Я ничего не ответил. Походил по двору артели, посмотрел. Конечно, и склад, и двор был полностью истоптаны еще с утра. Толпа артельщиков и просто любопытных насмотрелись, поохали, повздыхали над кражей и затоптали все возможные следы. Я походил по краю двора и подозвал Никитина:
— Паш, подойди. Смотри… — и указал на отпечаток у самого забора.
— Ну, след лошадиный, — сказал Никитин, — подкованный. Погодь, ты думаешь, что это преступников лошадь?
— Не знаю, — честно сказал я. — Может и их, а может и тех, кто привозил. Сегодня во двор никто не заезжал. А позавчера и днем раньше снег падал. Так что след вчерашний либо ночной.
— Как только не затоптали… — проговорил Никитин. — Видно, лошадь по краю в обход двора повели.
— Знать бы чей это след, — вслух подумал я.
— А щас, погодь, мы и спросим, — оживился Павел.
— У кого? У следа? Тут же никто ничего не видел, — подначил я.
Никитин ушел в здание артели, вызвал оттуда артельщиков и стал спрашивать, как вчера заезжали подводы. Путем долгих обсуждений, воспоминаний и споров выяснили, что, вроде, привозившие по этому краю не проезжали.
— Ну, здорово ты выяснил! — обрадовался я. — Теперь ясно, что это след лошади похитителей.
— А то! — шутливо подбоченился Никитин. — Знай наших.
Я достал из кармана четвертинки листа бумаги вместо блокнота и остаток карандаша и тщательно зарисовал след с подковой в натуральную величину со всеми различимыми деталями подковы и расположения гвоздей.
— Ну ты прям Пинкертон, — поддел меня Павел. — Так по следу и искать будешь?
— А то! — повторил я его слова. — Поможет, не поможет, но это – улика! — и я важно поднял вверх указательный палец.
— Ну ладно, пойдём, что ли, Пинкертон, — Павел рассмеялся и хлопнул меня по плечу.
Мы вернулись на Знаменский, доложились начальству, выслушали недовольство, что не нашли свидетелей, тут же получили одобрение, что привезли образец ткани и рисунок следа и были отпущены обедать. "Паш, ты иди в столовую, я потом догоню, дело тут есть", — сказал я.
Забежал в канцелярию, высматривая Лизу. Она, увидев меня оживилась, а я вызвал её и отвел в укромный уголок коридора, обнял, поцеловал, сказал, какая она хорошая, самая лучшая, что у меня всё хорошо, в перестрелках не участвовал, и сейчас идем есть в столовую с боевым товарищем. Она очень обрадовалась, и тут же огорчилась, что они с девушками уже ходили в столовую, и у них много работы, и она не сможет сходить со мной, поцеловала меня, и радостная побежала обратно, помахав мне рукой.
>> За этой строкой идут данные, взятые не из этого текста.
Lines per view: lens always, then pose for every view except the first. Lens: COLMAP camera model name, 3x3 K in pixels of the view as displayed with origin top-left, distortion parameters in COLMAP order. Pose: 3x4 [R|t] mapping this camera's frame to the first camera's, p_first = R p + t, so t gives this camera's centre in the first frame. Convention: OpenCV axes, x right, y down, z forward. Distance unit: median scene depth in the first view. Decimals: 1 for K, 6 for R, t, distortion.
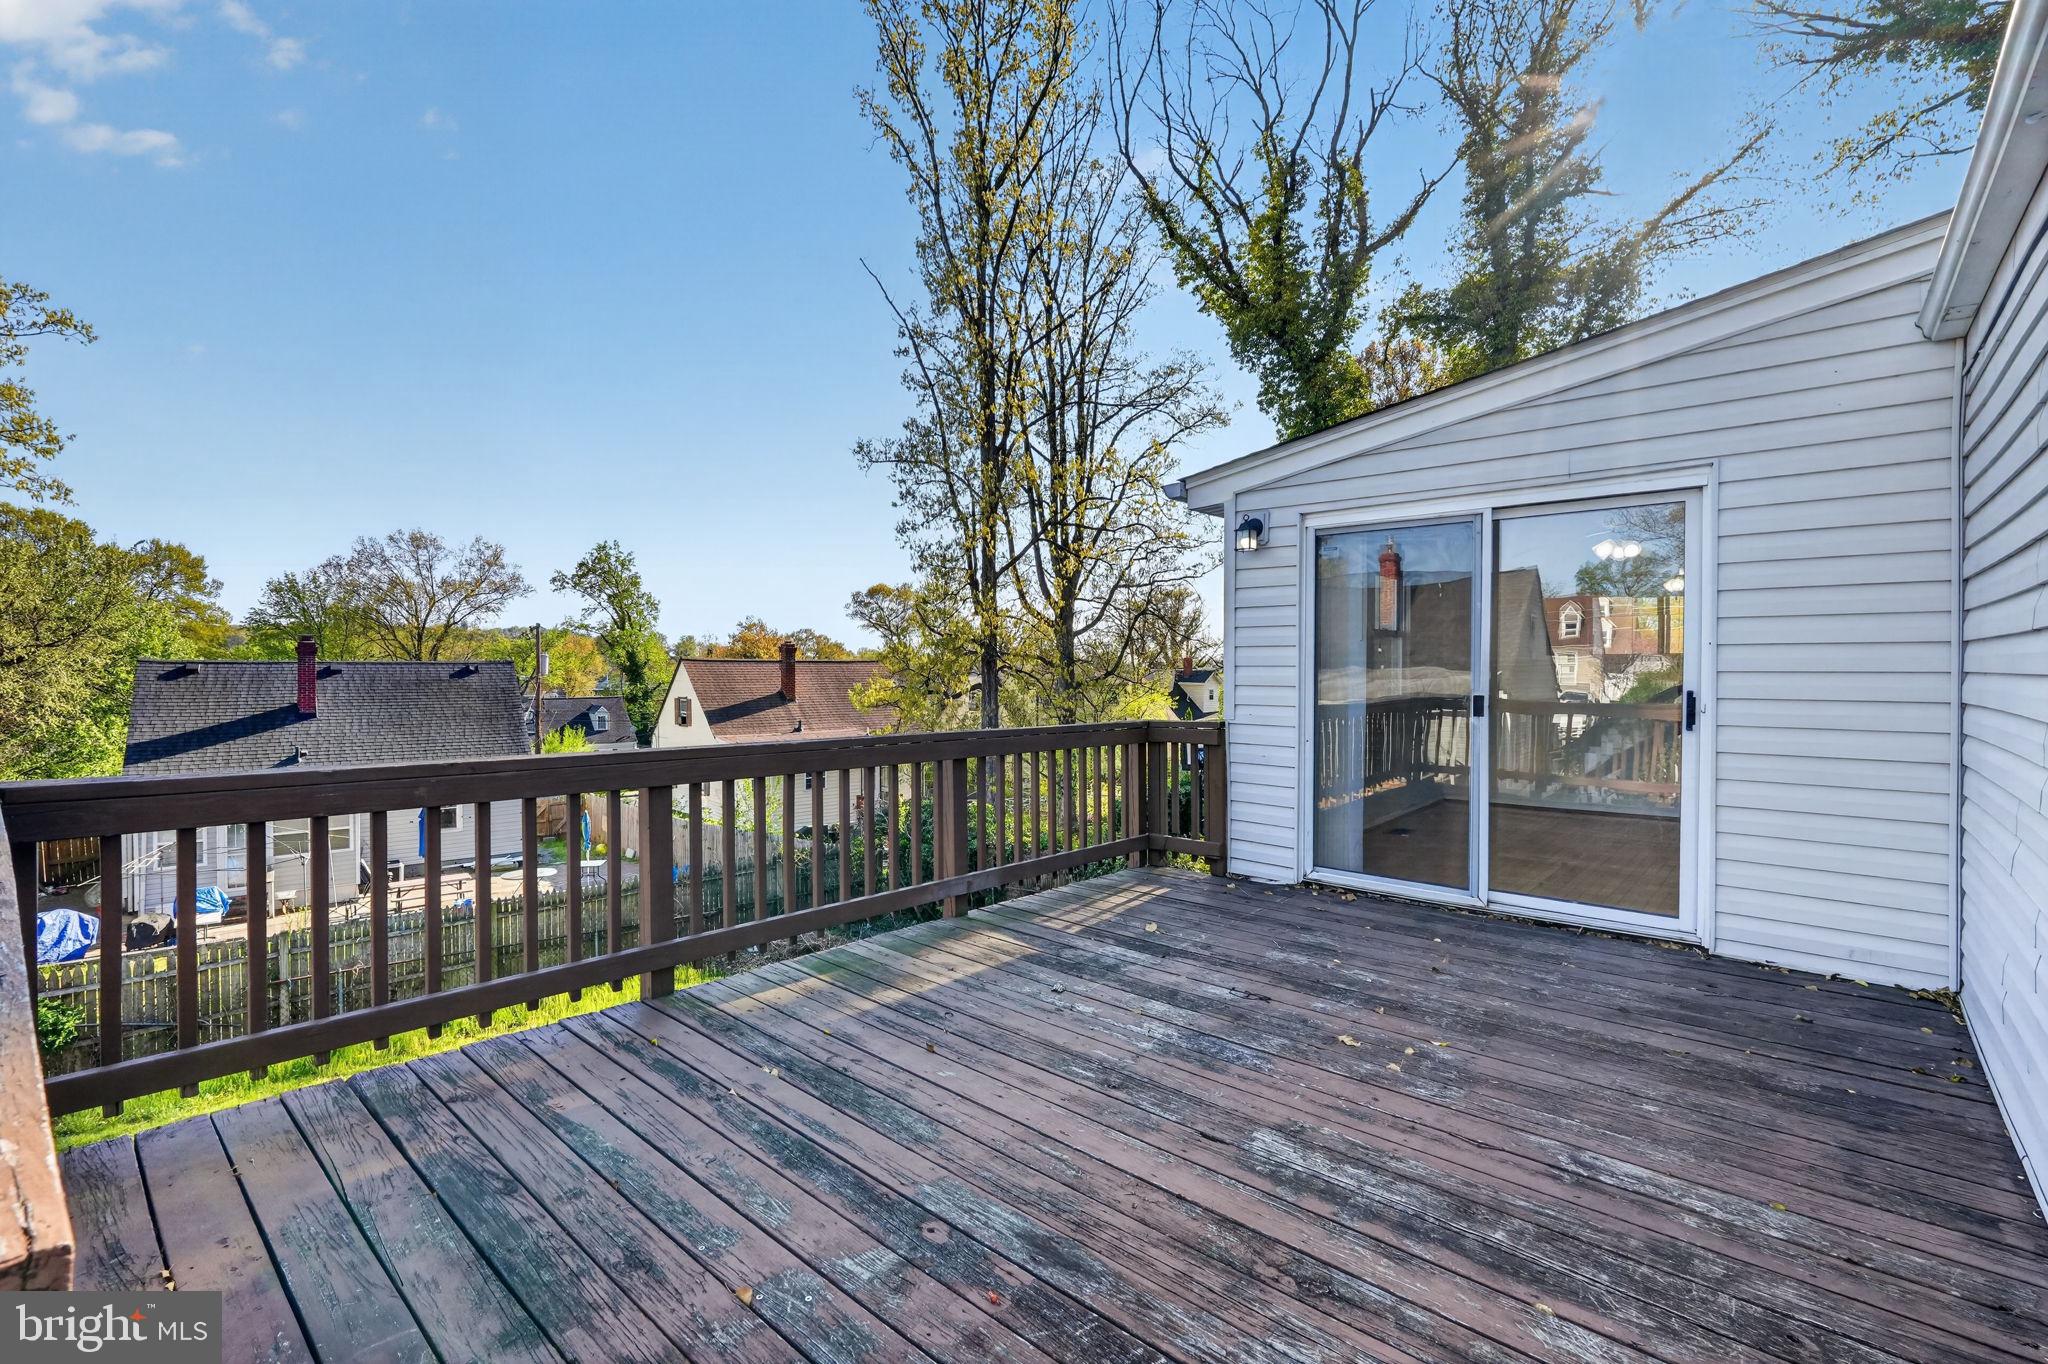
lens RADIAL K [[900.8, 0, 1024.2], [0, 900.8, 679.9], [0, 0, 1]] dist [-0.006380, 0.005299]
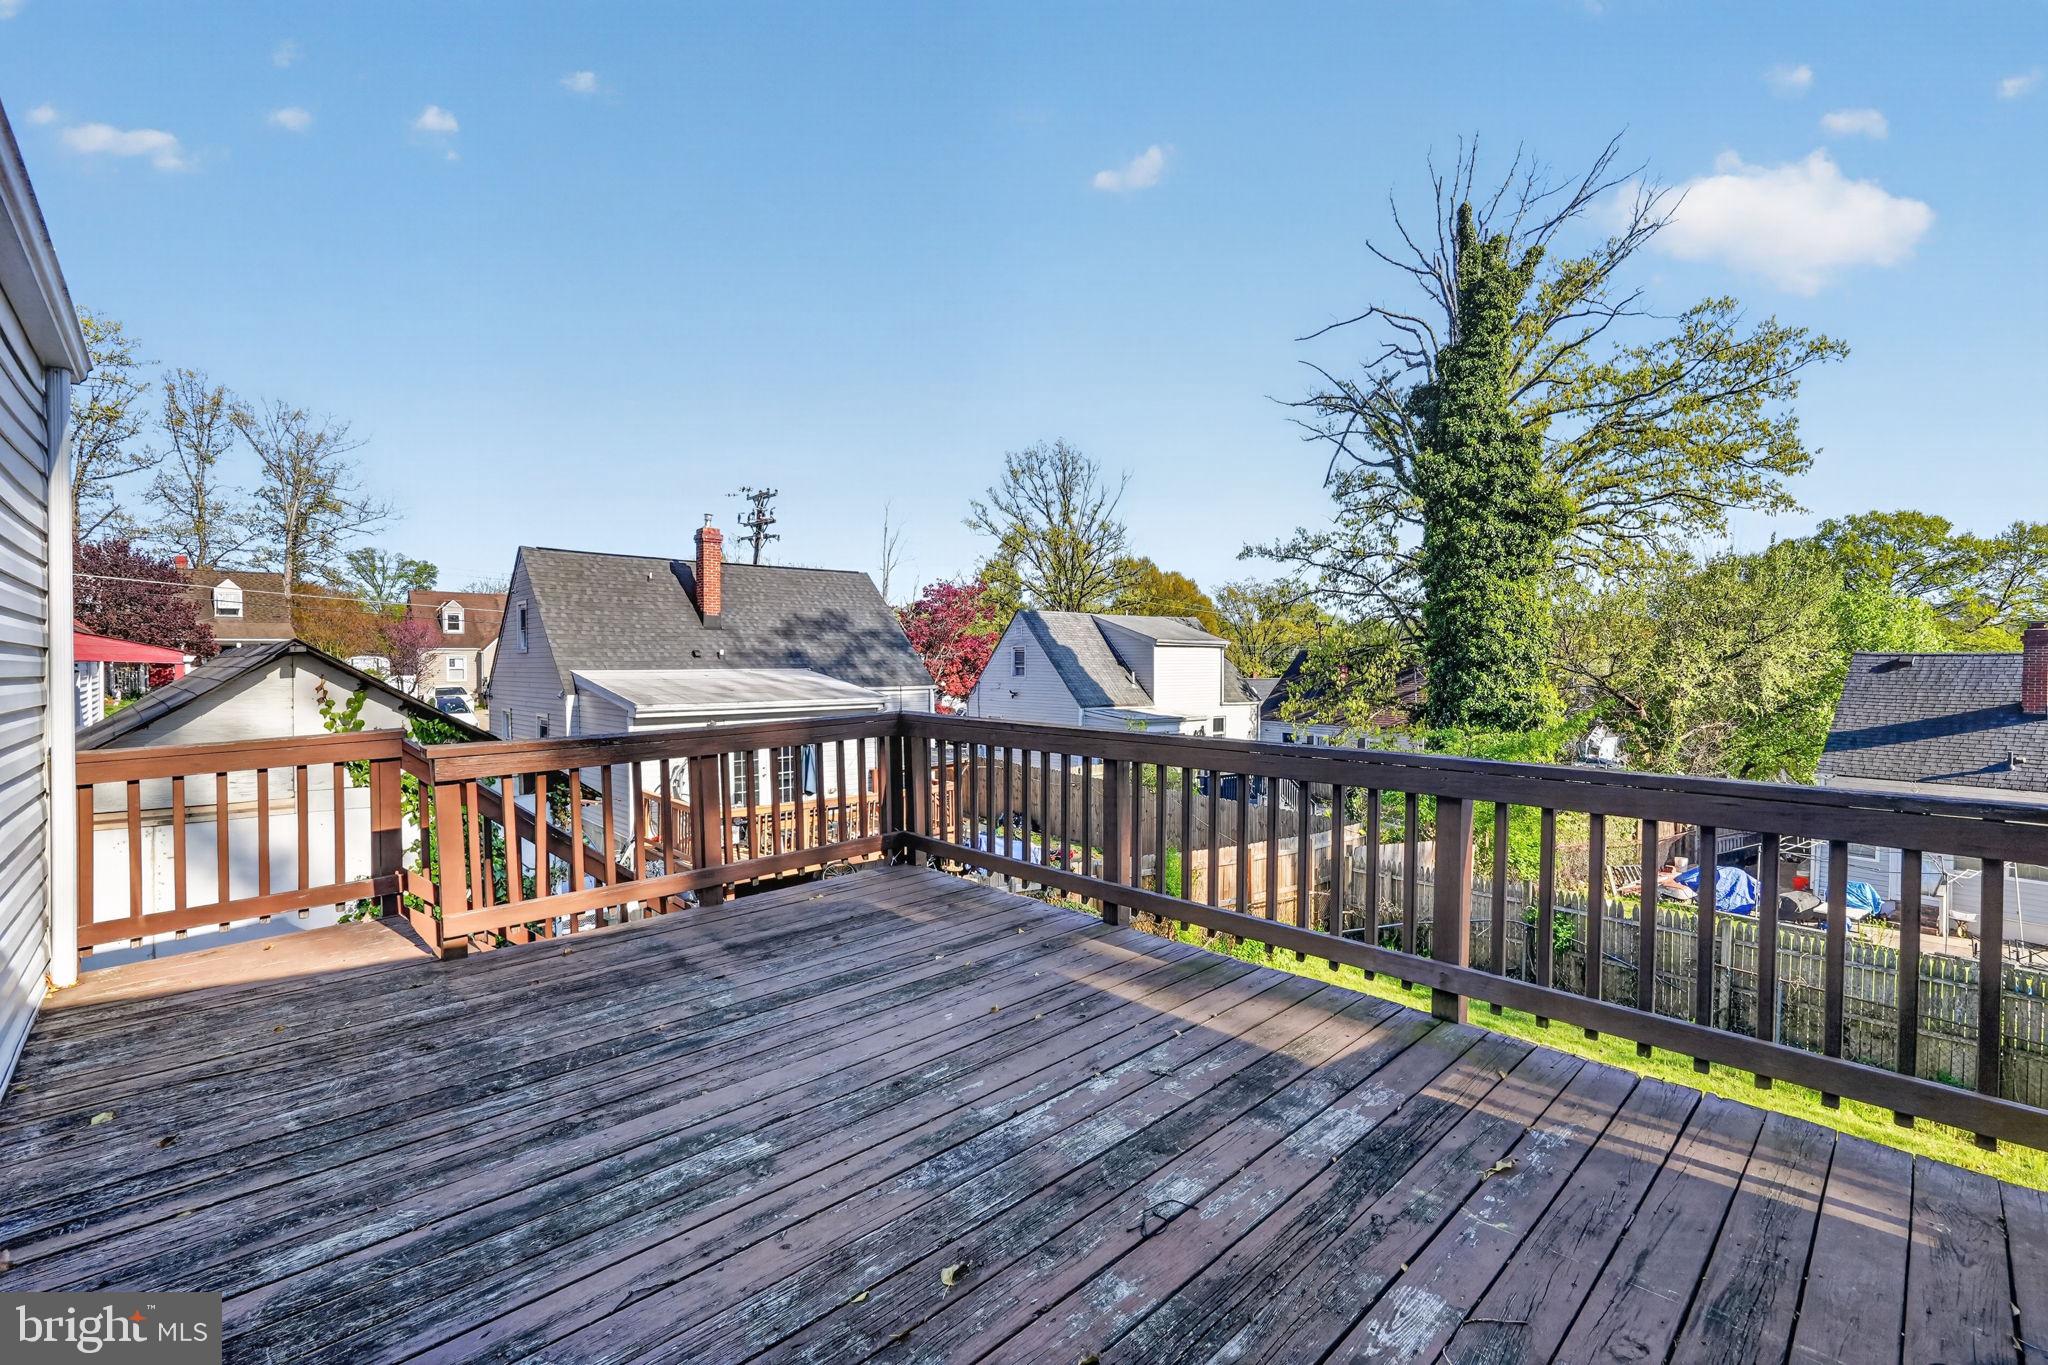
lens RADIAL K [[900.8, 0, 1030.3], [0, 900.8, 671.5], [0, 0, 1]] dist [-0.006380, 0.005299]
pose [[-0.093601, 0.006250, -0.995590, 0.776953], [-0.005885, 0.999959, 0.006831, -0.013207], [0.995592, 0.006498, -0.093561, 0.885414]]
Я с улыбкой посмотрел ей вслед, и поспешил вслед за Никитиным утолять уже ощущающийся голод.
После столовой, где нам дали суп с рыбьими головами, на второе жидкую кашу и кусок хлеба со стаканом чая, мы с Никитиным вернулись в здание на Знаменском для новых дел. Во второй половине дня была запланирована облава-не облава, обход некоторых злачных мест, трактиров и гостиниц большим составом сотрудников уголовно-розыскной милиции.
Мы вышли, когда уже наступили сумерки. Таких неопытных сотрудников вроде меня ставили парой или по трое обычно снаружи у черного хода или окон первого этажа перехватывать желающих улизнуть, а остальные входили внутрь и осматривали помещения. Подозрительных лиц задерживали и переправляли в розыскную милицию для опознания и регистрации. Обошли таким образом несколько заведений, закончив уже поздно вечером. Длительность рабочего дня у сотрудников уголовно-розыскной милиции, к моему сожалению, оказалась ненормируемой.
Никитин возвращался со мной по темным московским улицам и, вдохновленный незнакомым с московскими реалиями слушателем, вовсю просвещал меня о жизни бедных районов Москвы. Он рассказывал мне о ночлежках, которые открываются с пяти-шести вечера и закрываются утром, давая возможность подённым рабочим, нищим и беднякам, приехавшим в Москву в поисках заработка и не имеющим своего угла, переждать вечер и ночь, особенно морозной зимой, а утром вышвыривая их на дневные уличные заботы.